How many types of ganglion cells exist? The number of putative ganglion cell types estimated in a series of five recent studies in the mouse was 11, 12, 14, 19, and 22 (review,
Masland, 2012). New cell types have emerged since those studies were conducted. The apparent number of ganglion cell types depends a lot on how they are counted: should ON and OFF variants of the same response see more pattern be considered as one cell type or two? Do the four cardinal direction preferences of DS cells represent four cell types or one? No matter how one counts, the number of types is surely not less than a dozen in any mammal yet studied, and many workers feel that the minimal number of structurally distinct types in the mouse, rabbit, cat, or monkey is in the neighborhood of 20. What can be
the uses of 20 types of ganglion cells? There is more extensive information for the rabbit retina Compound Library supplier than any other. The ganglion cell types for which a morphological/physiological identification is secure are as follows: a local edge detector, much like the “bug detector” described long ago in the frog by Maturana et al. (1960); ON-tonic and OFF-tonic cells; blue-ON and blue-OFF ganglion cells; an ON direction selective cell, which projects to the accessory optic system and subserves optokinetic nystagmus; an ON-OFF directionally selective cell, function unknown; two large, ON-transient or OFF-transient cells; a recently identified “transient ON-OFF ganglion cell,” which responds much like an ON-OFF DS cell but is not directionally selective and has a different stratification; a uniformity detector, which responds to changes in the visual input by decreasing its firing rate; cells selective to each of two preferred orientations; and the sparse intrinsically photosensitive (melanopsin) cells, whose long-lasting responses to light synchronize the circadian
oscillator, drive pupillary responses, and carry out other functions still being explored.

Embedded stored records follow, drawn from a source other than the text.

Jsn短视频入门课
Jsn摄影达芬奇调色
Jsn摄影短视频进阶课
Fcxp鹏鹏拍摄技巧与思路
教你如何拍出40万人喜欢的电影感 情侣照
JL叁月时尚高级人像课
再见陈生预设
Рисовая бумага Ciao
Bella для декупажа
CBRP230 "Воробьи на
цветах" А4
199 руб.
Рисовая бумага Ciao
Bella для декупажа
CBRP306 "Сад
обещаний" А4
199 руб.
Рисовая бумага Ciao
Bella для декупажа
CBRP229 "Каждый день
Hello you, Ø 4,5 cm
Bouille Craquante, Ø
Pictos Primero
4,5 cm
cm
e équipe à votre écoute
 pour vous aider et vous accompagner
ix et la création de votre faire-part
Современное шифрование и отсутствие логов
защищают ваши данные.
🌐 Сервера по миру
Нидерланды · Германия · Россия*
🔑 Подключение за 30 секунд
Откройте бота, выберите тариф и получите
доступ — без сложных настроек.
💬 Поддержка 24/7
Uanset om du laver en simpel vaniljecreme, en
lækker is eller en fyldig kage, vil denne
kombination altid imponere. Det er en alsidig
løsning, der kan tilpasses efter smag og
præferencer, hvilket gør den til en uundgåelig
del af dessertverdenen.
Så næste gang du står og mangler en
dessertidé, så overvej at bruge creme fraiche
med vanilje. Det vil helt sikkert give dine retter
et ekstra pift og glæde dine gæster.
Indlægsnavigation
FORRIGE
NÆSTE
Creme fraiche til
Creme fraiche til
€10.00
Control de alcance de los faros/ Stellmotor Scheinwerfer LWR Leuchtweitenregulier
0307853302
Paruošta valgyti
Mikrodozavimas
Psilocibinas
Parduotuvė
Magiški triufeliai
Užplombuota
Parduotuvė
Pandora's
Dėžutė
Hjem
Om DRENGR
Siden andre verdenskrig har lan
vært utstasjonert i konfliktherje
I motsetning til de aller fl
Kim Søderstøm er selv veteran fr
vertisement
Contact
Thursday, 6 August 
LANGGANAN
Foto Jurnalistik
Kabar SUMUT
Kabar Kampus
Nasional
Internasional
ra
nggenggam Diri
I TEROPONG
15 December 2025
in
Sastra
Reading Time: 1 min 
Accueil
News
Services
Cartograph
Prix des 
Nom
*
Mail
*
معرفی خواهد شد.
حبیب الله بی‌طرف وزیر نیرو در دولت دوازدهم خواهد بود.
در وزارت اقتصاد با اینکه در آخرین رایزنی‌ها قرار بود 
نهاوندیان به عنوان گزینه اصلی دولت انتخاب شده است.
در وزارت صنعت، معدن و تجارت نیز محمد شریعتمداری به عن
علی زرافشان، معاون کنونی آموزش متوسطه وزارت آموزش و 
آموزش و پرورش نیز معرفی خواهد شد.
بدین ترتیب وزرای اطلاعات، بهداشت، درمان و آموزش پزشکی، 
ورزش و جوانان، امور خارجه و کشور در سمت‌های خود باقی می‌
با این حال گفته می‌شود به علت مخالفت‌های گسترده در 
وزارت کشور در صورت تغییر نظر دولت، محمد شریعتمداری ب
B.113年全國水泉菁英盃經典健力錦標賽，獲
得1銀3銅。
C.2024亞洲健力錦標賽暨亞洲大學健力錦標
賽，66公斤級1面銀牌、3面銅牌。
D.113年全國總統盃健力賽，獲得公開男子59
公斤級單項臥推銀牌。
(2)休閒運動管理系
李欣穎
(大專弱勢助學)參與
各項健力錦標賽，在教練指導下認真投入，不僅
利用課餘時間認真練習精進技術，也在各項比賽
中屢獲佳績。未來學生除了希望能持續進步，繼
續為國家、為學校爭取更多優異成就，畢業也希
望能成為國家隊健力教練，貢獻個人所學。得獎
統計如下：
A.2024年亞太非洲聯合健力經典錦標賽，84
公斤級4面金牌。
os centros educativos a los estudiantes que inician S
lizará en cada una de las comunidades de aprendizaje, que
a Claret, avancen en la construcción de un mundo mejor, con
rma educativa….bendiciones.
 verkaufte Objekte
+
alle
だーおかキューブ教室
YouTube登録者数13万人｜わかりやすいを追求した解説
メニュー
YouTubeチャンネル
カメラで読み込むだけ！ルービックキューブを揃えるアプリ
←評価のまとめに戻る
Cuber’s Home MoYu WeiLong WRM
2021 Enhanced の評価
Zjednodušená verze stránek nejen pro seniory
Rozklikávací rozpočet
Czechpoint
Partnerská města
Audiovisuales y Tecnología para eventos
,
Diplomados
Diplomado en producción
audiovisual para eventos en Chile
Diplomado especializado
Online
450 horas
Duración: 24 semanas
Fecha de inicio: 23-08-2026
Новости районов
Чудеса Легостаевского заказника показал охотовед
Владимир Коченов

In the mouse, a curiously shaped cell with a weak form of direction selectivity has been discovered, as has an apparent homolog of the local edge detector (Amthor et al., 1989; Ecker et al., 2010; Kim et al., most 2008; Levick, 1967; Rockhill et al., 2002; Roska and Werblin, 2001; Schmidt et al., 2011; Sivyer et al., 2010, 2011; Taylor and Smith, 2011; van Wyk et al., 2006, 2009; Vaney et al., 2012; Venkataramani and Taylor, 2010; Zhang et al., 2012). This may seem like a long list. Note, however, that there are nine modality-specific channels for touch, five for taste, and >300 for smell. Truly remarkable would have been for vision, said to occupy ∼50% of the cortex in primates (Van Essen, 2004), to have only the two types of retinal ganglion cell stressed in the standard canon.